そうそう、豚貴族の寝室を発見したよ。意外な事に同じ屋敷区分の別の階にあった。
この建物周辺はどちらかといえば職場に近いイメージなんだろう。
だから寝室が浮いているんだよ。恐らく、従業員ようの社宅も同じ土地にあると思う。豚貴族の家は殆ど街だからね。丘の上から見えた普通の街から毎日ゾロゾロと通うのは現実的ではない。
元の世界でも車を作っている大きな会社なんかは同じようなことをしていると聞いたことがある。大きな土地に工場や社宅なんかをひとまとめにして、私有地にも関わらずバスが出てるんだとか。
まぁそのお陰で夜の散策は人気が少ないから良いんだけどね。もちろん夜勤の人間はいるから安心は出来ないけど。
そんなある日、夜の散策をしていたら奇妙な違和感を感じた。
「ん……何だろ。なんか……」
嫌な感じがして、スキマを作成している時に表示される光の時計をかき消す。パシュン……という音ともに時計は霧散した。
スキマの作成中は無防備だ。異常を感じたら直ぐに動けるよう手を止めるクセが付いている。
何だ? 私は何が気になってるんだ? 軽く深呼吸をして耳を澄ます。
「音だ……」
私は扉から離れて対面の窓枠に飛びつく。しがみ付いたら懸垂の要領で窓の外を覗いた。目を凝らす。
百メートルほど離れた屋敷が燃えていた。ボヤ騒ぎだ。人が集まって消火活動を行っている。寝ていた従業員たちも集まってきているので結構な騒ぎになっていた。
私の感じた違和感はこれだ。遠くでザワつく喧騒の音を拾ったんだ。
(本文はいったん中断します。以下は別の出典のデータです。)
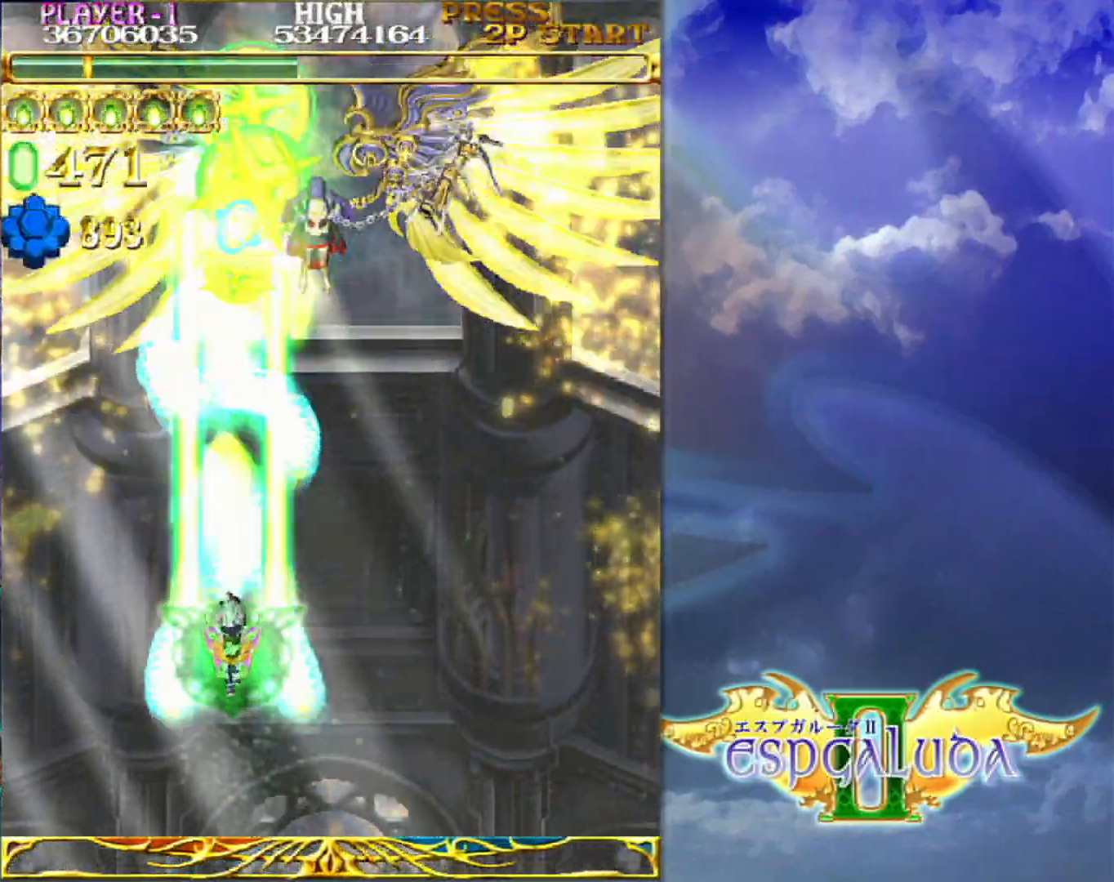
{"dt_ms": 500, "buttons": [], "left_stick": "center", "events": [[217, "left_stick", "down-right"], [433, "left_stick", "center"]]}
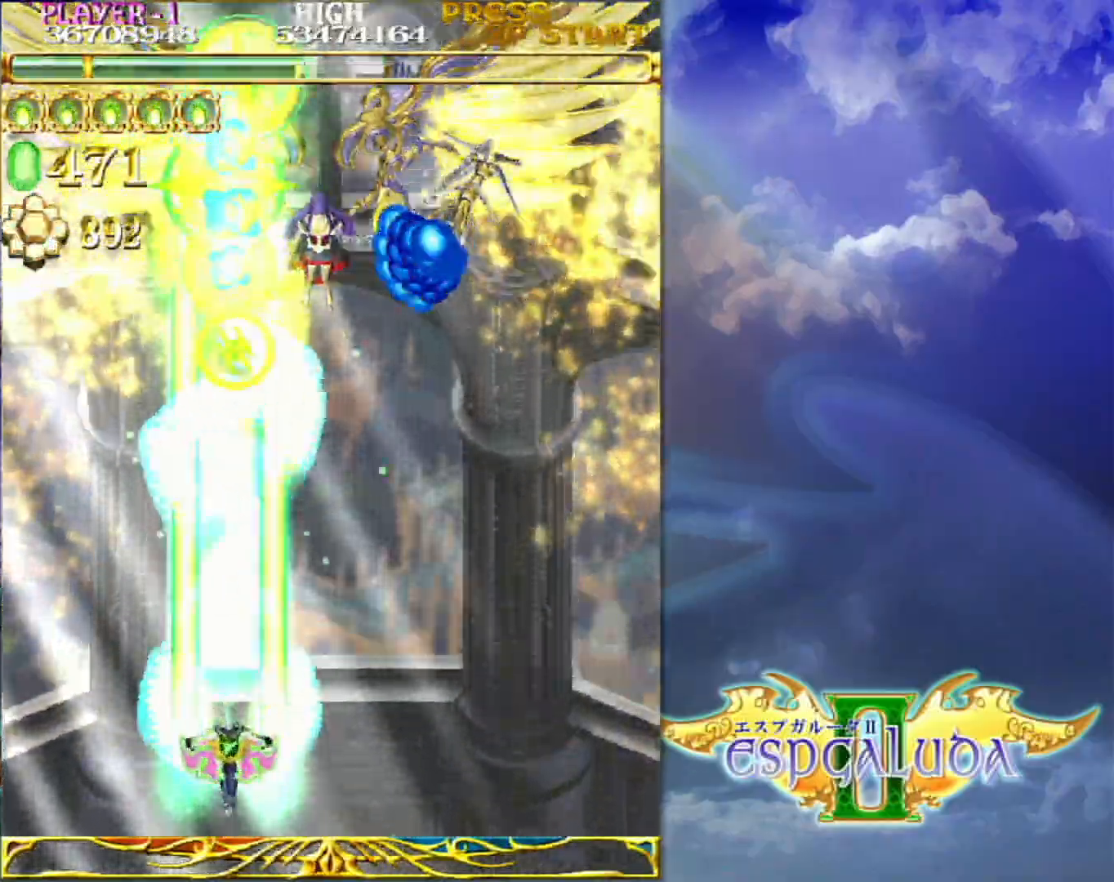
{"dt_ms": 1000, "buttons": [], "left_stick": "center"}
そして、この屋敷で夜に働いていた人間も向かったのだろう。
逆に屋敷の中が静かになっている。
遠くの喧騒、近くの静寂。これは意外と違和感を覚えるんだ。
例えるならば、自分は二階で静かにしているのに一階では親戚が集まって飲み会を開いている……そんな感覚。
もしくは、輝く舞台の上で踊るアイドルと舞台袖で荷物を運んでいる自分。
何となく分かるかな? 人によっては安心するって人もいるんじゃないかな? なぜならメインはあっちでコッチは影、あっちが目立つほど此方を見ている人がいないという安心感。
そう……それは何か隠れてやるには都合のいい状況。
この状況ね、作れるんだよ……。
私が立っている廊下の向こう側、そこに人影が立っていた。
スラリとした高い身長。
その影が走るでもなく警戒した様子でもなく、余裕すらみえる歩調で歩みを進める。
窓から差し込む月明かりが、その姿をみせる。
コート姿の男、帽子に革靴。
「なかなかのオシャレさんだね……」
この世界で普通の格好なんだと思う。あくまで思う。なぜなら私はこの世界の普通の格好をあんまり見たことがないから。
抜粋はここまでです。